- [DATA RECORDS]
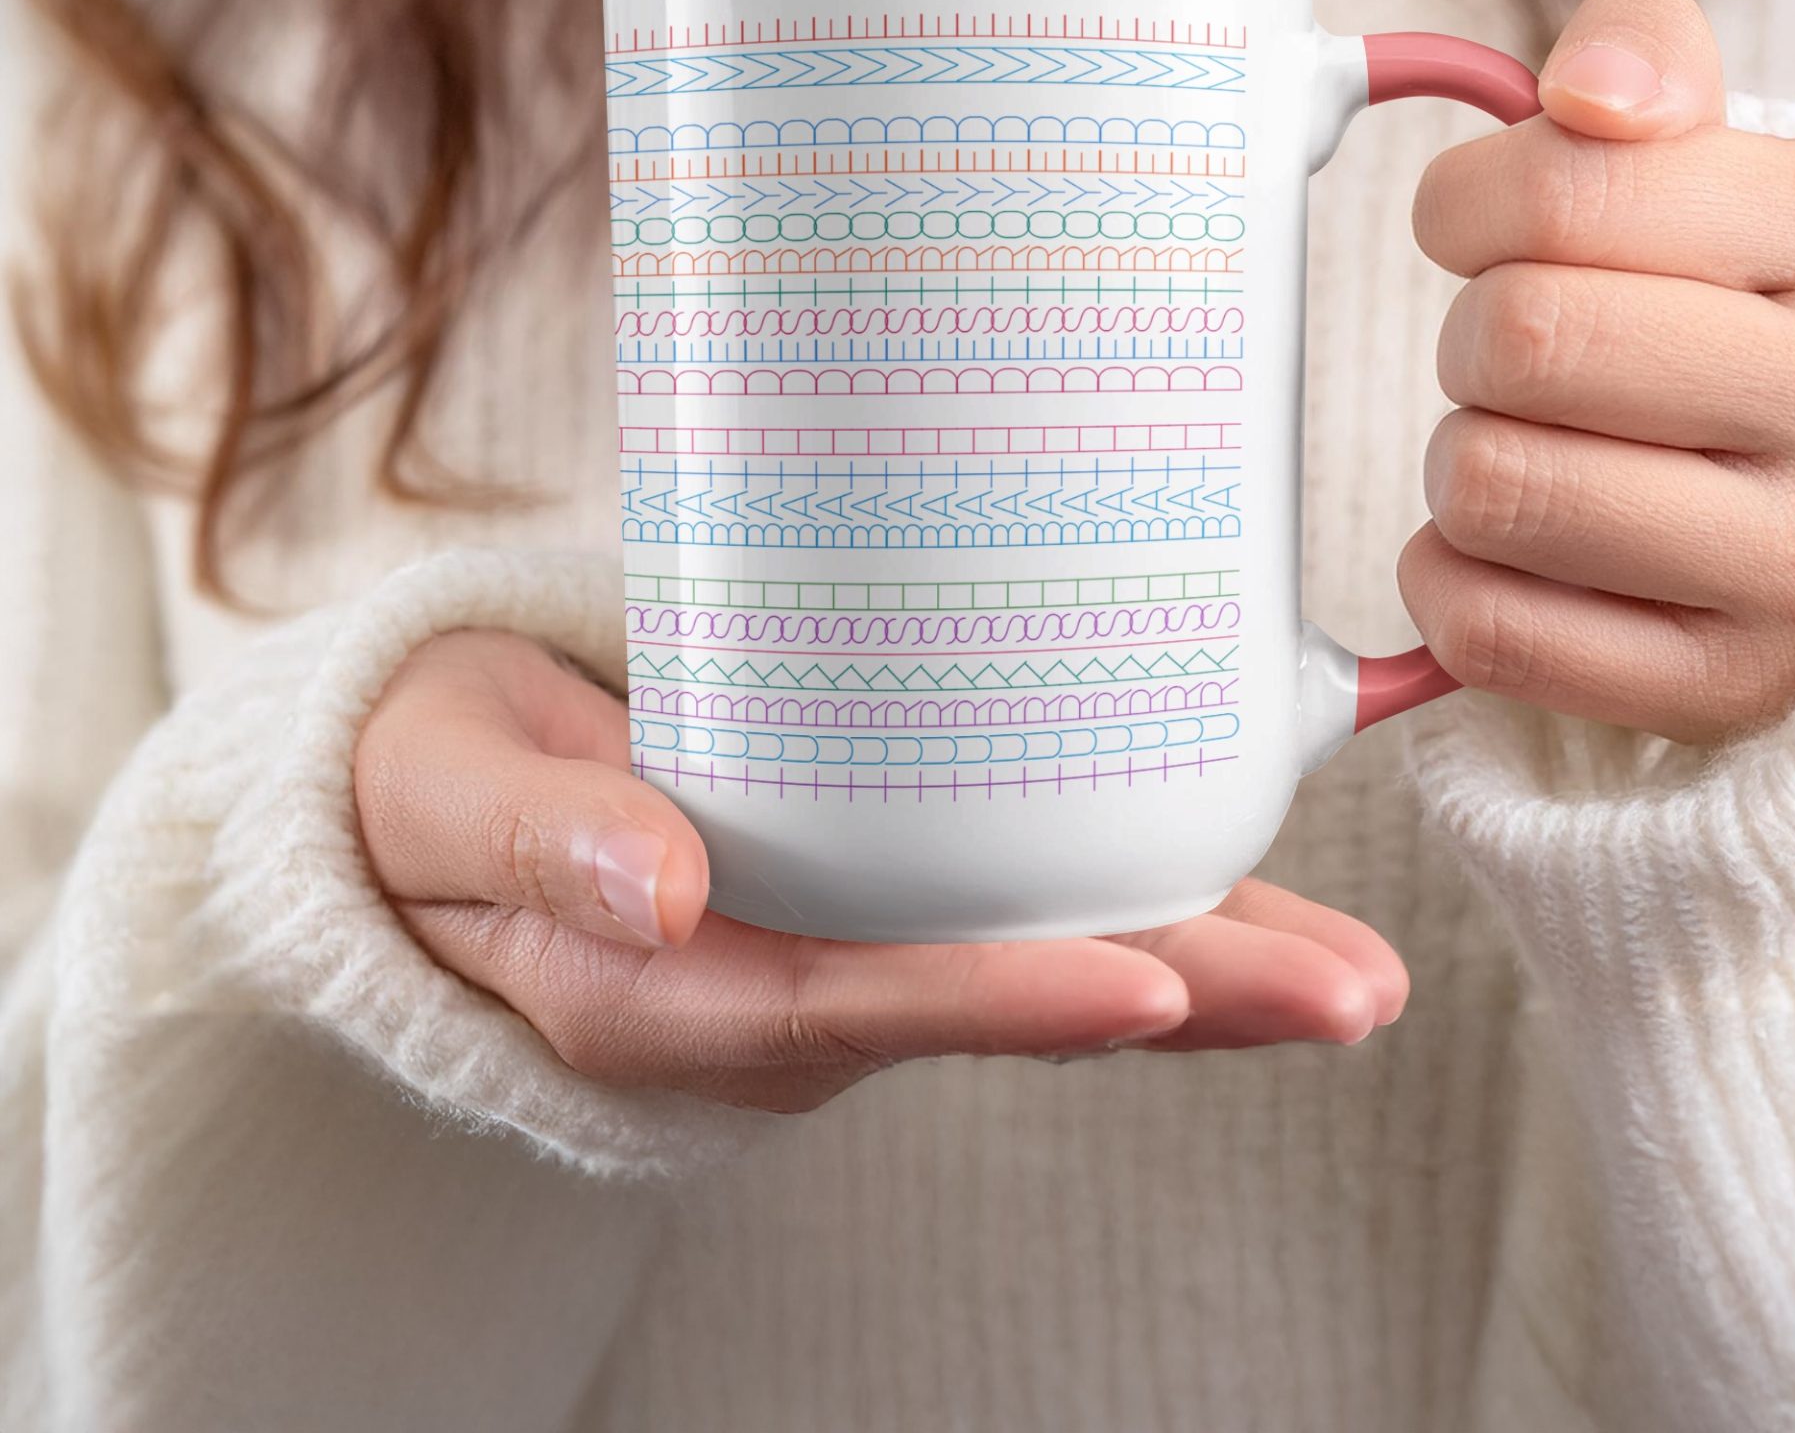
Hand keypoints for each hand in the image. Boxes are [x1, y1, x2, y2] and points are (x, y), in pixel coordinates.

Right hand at [353, 630, 1408, 1111]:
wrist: (441, 798)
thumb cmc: (439, 788)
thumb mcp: (448, 798)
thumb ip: (537, 840)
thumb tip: (653, 885)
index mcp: (679, 990)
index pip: (859, 1006)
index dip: (1004, 1001)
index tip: (1145, 987)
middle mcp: (789, 988)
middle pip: (1000, 1000)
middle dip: (1181, 1000)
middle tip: (1352, 991)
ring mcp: (842, 944)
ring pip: (1038, 959)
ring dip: (1202, 961)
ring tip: (1355, 965)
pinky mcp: (871, 885)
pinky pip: (1015, 894)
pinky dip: (1138, 881)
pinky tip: (1243, 854)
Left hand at [1402, 0, 1794, 744]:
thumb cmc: (1759, 310)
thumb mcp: (1735, 163)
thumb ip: (1645, 62)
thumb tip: (1584, 91)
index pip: (1558, 193)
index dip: (1464, 205)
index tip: (1480, 228)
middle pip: (1513, 341)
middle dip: (1471, 337)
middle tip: (1518, 353)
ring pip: (1489, 486)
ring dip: (1463, 459)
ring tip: (1533, 445)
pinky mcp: (1725, 684)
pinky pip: (1487, 629)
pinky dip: (1451, 579)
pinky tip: (1510, 548)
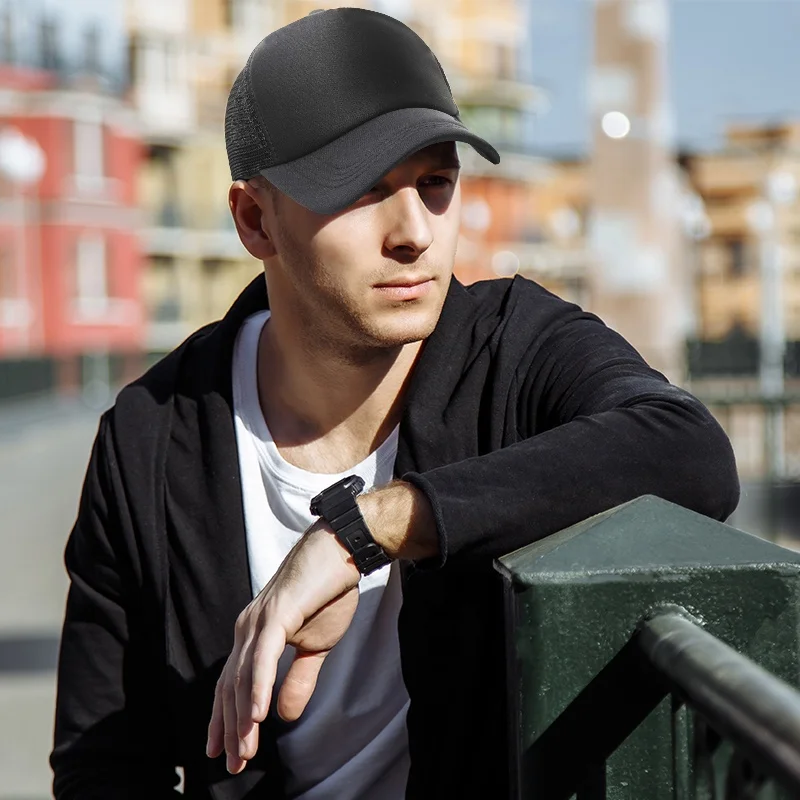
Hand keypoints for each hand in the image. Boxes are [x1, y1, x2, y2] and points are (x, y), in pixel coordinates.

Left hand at [206, 520, 360, 773]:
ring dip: (242, 717)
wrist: (343, 551)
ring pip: (243, 677)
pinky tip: (258, 715)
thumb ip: (298, 680)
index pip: (232, 683)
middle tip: (232, 765)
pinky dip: (258, 687)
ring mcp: (259, 619)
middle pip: (230, 685)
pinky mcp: (277, 614)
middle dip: (229, 728)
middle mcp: (248, 627)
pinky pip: (263, 657)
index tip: (223, 753)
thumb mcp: (316, 647)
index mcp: (254, 634)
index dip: (226, 719)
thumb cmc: (329, 593)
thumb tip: (284, 717)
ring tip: (243, 751)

- [INSTRUCTIONS TO FOLLOW] Only the lines from the one containing "pinky tip: (1243, 854)" through the end of the records are wanted, set down exactly and without their pictures.

- [EXERCISE OUTPUT]
pinky tip: (1243, 854)
Left hand at [1402, 0, 1794, 744]:
thumb cmc: (1759, 310)
thumb mcp: (1735, 163)
thumb ip: (1645, 62)
thumb tip: (1584, 91)
index pip: (1558, 193)
index dip: (1464, 205)
index tip: (1480, 228)
middle pip: (1513, 341)
middle dip: (1471, 337)
middle tip: (1518, 353)
ring pip: (1489, 486)
ring dip: (1463, 459)
ring tip: (1533, 445)
pinky mcp: (1725, 684)
pinky pip: (1487, 629)
pinky dip: (1451, 579)
pinky tip: (1510, 548)
Hand keypoints for each hand in the image. Boxes are [x1, y1, x2, y2] and points are (x, y), in pixel coordinates.

Left hand at [206, 520, 360, 773]:
ring dip: (242, 717)
wrist: (343, 551)
ring pip: (243, 677)
pinky tip: (258, 715)
thumb ip: (298, 680)
index pip: (232, 683)
middle tip: (232, 765)
pinky dip: (258, 687)
ring mcp: (259, 619)
middle pip: (230, 685)
pinky mcp: (277, 614)
middle dip: (229, 728)
middle mcp: (248, 627)
pinky pip: (263, 657)
index tip: (223, 753)
thumb mcp: (316, 647)
index mcp: (254, 634)
index dip: (226, 719)
thumb cmc: (329, 593)
thumb tip: (284, 717)
ring tip: (243, 751)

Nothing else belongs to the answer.